TrendMacro conversation with Michael Pettis on the risk to the US dollar losing reserve currency status

Tuesday, August 27, 2024
Donald L. Luskin

Whatever the benefits, persistent trade deficits and the absorption of excess Chinese savings have hollowed out America's industrial base. 

Update to Strategic View

With low tariffs and no restrictions on or taxation of foreign accumulation of US securities, the US is the world's consumer demand of last resort, and go-to destination for other nations' excess savings. As a result, industrial policy in nations like China with large trade surpluses, low consumption and high savings rates forces the US to assume, passively, the opposite policy: trade deficits, high consumption, budget deficits and low savings.

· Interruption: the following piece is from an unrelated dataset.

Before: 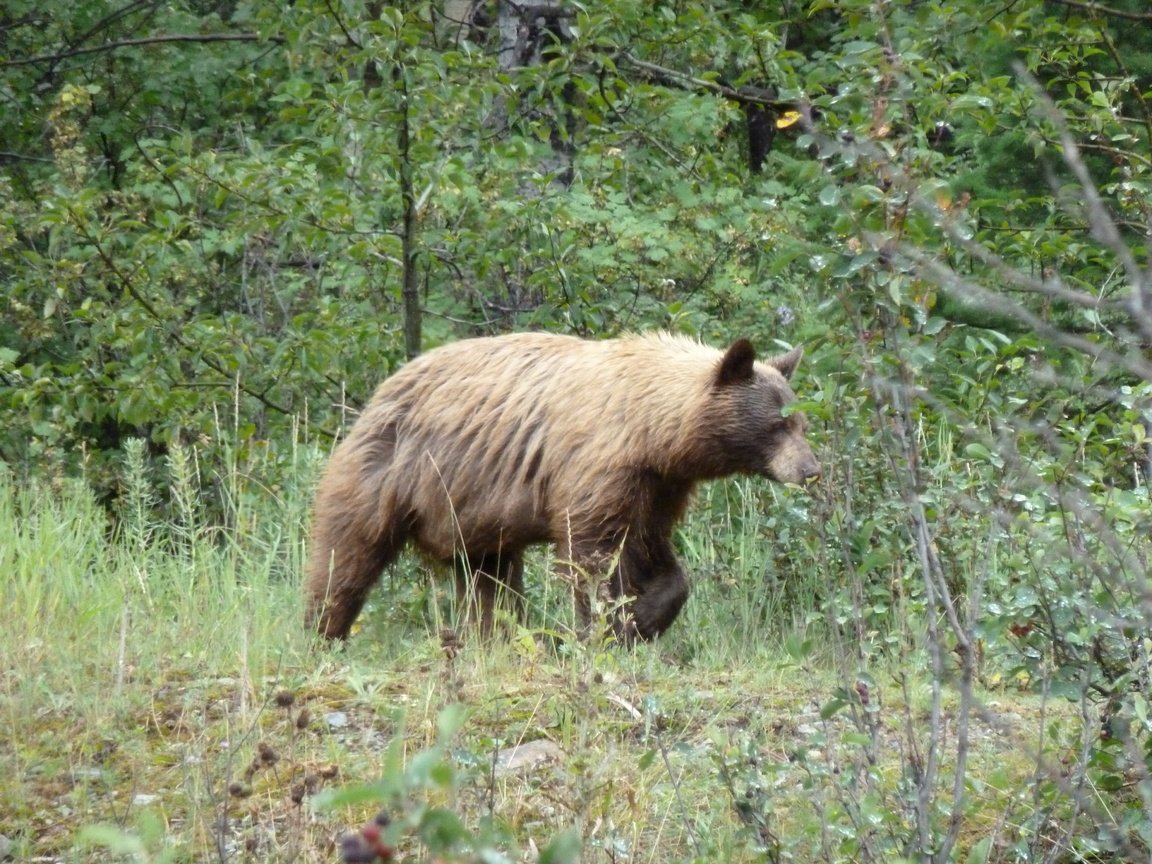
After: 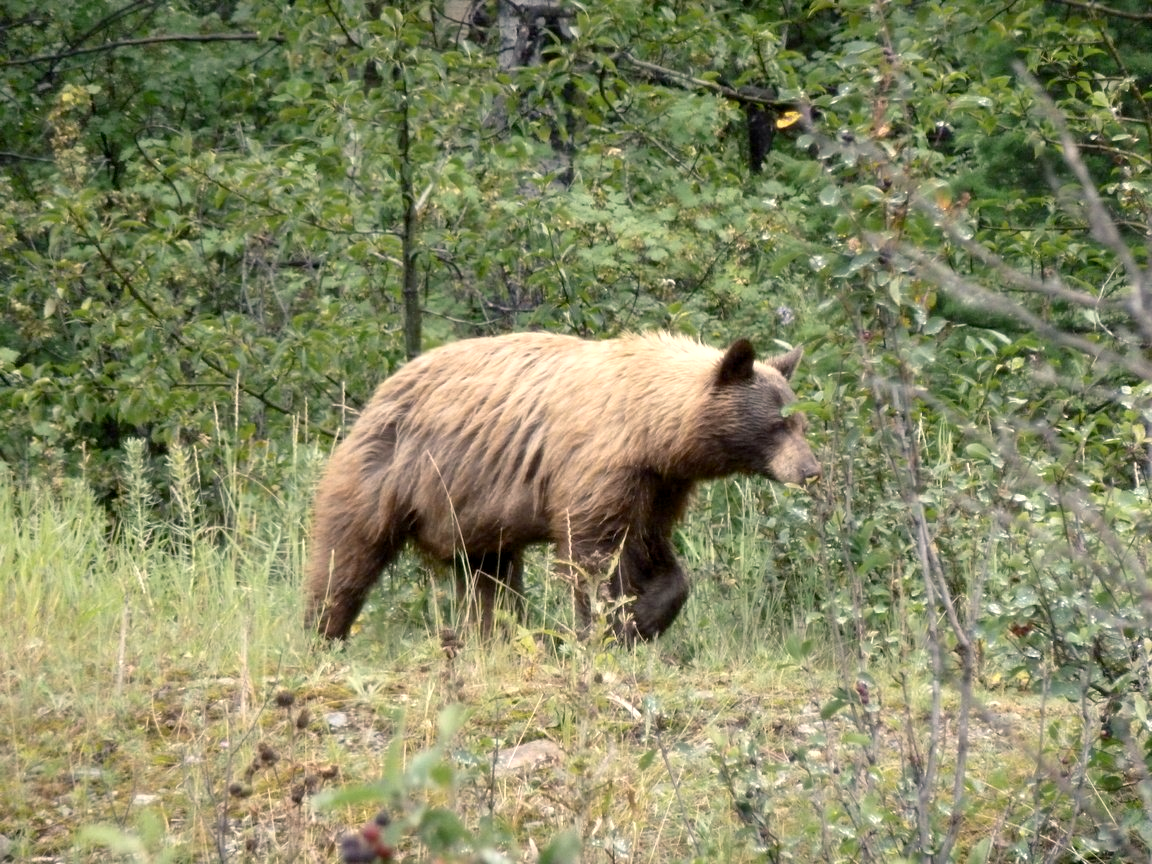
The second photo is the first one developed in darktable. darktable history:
color balance rgb: highlights gain › chroma 3.633%, highlights gain › hue 57.87°, global offset › luminance -0.508%, linear chroma grading › shadows -1.626%, linear chroma grading › highlights -14.854%, linear chroma grading › global chroma -9.454%, linear chroma grading › mid-tones -9.767%, perceptual saturation grading › global saturation 0.782%, perceptual brilliance grading › global brilliance 2.836%, global vibrance 25.991%, contrast 5.924%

For the US, it has facilitated the hollowing out of the industrial base and dispossessed a generation of industrial workers with few alternatives except to be part of an increasingly debt-fueled welfare state. So-called "populists" like Trump and Vance are exploring tariffs and taxes on capital flows to repair these imbalances. The risk is that the dollar would lose its hegemonic role in global trade and central bank reserves, but it is that very role that has allowed high-growth mercantilist economies like China to displace the US in the first place. At the same time, China's development model based on suppressing consumption has probably neared its limits and has to be re-engineered anyway. China is not "uninvestable," but abstracting from idiosyncratic political risks, the opportunities are in sectors that would benefit from increased consumption. The Chinese Central Bank's accumulation of gold is only to bring it up to a reserve ratio at the world standard, not toform the base of a gold-back currency designed to dethrone the dollar.